Deliverer of Rants

published in Photofile No.85, Sydney, 2008
Cockatoo Island disused toilets - 2008

Having been asked twice now to write a rant for Photofile, I guess I should be honoured to be regarded as a deliverer of rants. Well, better to be a ranter than a numbed curator or drained editor who writes bland over-arching descriptions of grouped artists in a failed attempt to conjure forth a pseudo-zeitgeist logic to explain a curatorial/editorial impulse.

A hysterical example from the 2008 Biennale of Sydney free guide: “Sam Durant’s work takes a critical view of social, political and cultural issues, and explores the varying relationships between popular culture and fine art.” Really? I read this sentence – enlarged as break-out text in the layout – laughing and vomiting simultaneously. The claims made, the terms employed, the binaries upheld, the notions conflated – it all reeks of a pathetic belief in art as having currency, relevance, purpose.

Durant’s work for the Biennale – like so much contemporary art which peaked with Mark Wallinger’s Turner Prize-winning State Britain – echoes, quotes and paraphrases the stance of the ranter. As historian Richard Cullen Rath uncovers in his fascinating book How Early America Sounded, ranters were complexly imbedded within the oral/vocal nature of the New World wherein voice and the act of declaration took precedence over all other communication, which did not manage precedence until print dissemination codified societal exchange. The original ranters were not simply ‘expressers of free speech’ but acoustic semes within a non-Eurocentric ethos which was rebuilding its societal interconnections from the most meagre (and Puritanical) of means.

Being regarded as a ranter today means you are bound to be dismissed. Again, this is fine by me – especially in an era where the type of artists being almost automatically embraced are (to reference the Biennale of Sydney) the likes of William Kentridge and Janet Cardiff. Their humanist enterprise is predicated on lazy universalising truisms now shared between Hollywood and contemporary art.

A particularly depressing day for me in contemporary art was when I read Juliana Engberg’s curatorial statement for the inaugural 1999 Melbourne Biennale. Up to that time, the chief pleasure I found in contemporary art was its escape from the suffocating humanism that had smothered Arthouse Cinema. Up to that time, contemporary art could be genuinely amoral, fucked-up, insincere, messy, perverse, frightening, perplexing, unjustified. In short, it could be wholly displaced. But Engberg was aptly synching to the ensuing times which back then I had no idea would become as boringly self-important and neurotically responsible as what they are now. I remember thinking: fuck – art is now like Art House.

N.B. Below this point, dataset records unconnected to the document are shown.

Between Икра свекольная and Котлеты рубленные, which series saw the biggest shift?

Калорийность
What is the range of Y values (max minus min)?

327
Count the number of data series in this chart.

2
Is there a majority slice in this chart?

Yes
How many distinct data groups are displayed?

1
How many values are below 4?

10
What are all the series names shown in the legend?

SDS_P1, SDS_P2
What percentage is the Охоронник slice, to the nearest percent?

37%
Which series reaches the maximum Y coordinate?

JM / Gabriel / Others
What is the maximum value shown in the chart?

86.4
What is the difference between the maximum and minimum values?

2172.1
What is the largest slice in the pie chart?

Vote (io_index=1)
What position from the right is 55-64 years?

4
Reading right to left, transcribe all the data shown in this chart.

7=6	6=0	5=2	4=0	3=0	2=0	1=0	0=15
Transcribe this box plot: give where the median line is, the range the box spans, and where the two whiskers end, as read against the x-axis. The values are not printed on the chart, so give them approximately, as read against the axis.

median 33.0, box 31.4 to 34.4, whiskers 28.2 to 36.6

Sure enough, the end of the 20th Century saw contemporary art patrons wet their pants over epochal works like Shirin Neshat’s Turbulence – mainly because it has ‘beautiful ethnic singing’. Yes, Sussan Deyhim’s song and performance is majestic, but like so many uses of beautiful vocal music in audiovisual settings, its power is colonised by the image track. For at the end of the day, there is no difference between Turbulence and Hollywood’s hand-wringing squelching of humanism, globalism and universalism in the likes of Crash, Babel and The Fountain. The new millennium has replaced the potential for ranting Others with a glut of beseeching angels. With added reverb.

The Biennale of Sydney did contain actual rants – of differing kinds. It was nauseating to audit Mike Parr’s faux-liberationist re-programming of the Self in his performative rants. I felt trapped in a mid-70s dinner party debate – or stuck attending one of Joseph Beuys’ supposedly earth-shattering lectures. Conversely, Nikki de Saint Phalle and Peter Whitehead’s film Daddy (written by de Saint Phalle as a psycho-drama enactment of her own sexual abuse as a child) is a cacophony of paternal, patriarchal and chauvinist denunciation. It’s a chilling pantomime, embedded with the type of personal rant contemporary artists could only dream of unleashing. But the ultimate rant work was Vernon Ah Kee’s Born In This Skin. In a rare merger of Duchampian gesture, Godardian politique and Ice Cube lyricism, his reclaiming of the Cockatoo Island toilet block’s uncensored scrawled rants through an act of retitling stands as a gorgeously inflammatory artwork. The written words’ vulgarity was deafening in this Arthouse-cum-shithouse. You want to know what people think? Go to the toilet.

A CCP board member apparently once wondered why does Philip Brophy insist on using ‘gutter-talk’? Fucked if I know.

Philip Brophy – written on the Frankston line train, Wednesday October 1st, 2008. Dedicated to Crispin Glover.


Text © Philip Brophy. Images © Vernon Ah Kee (sic).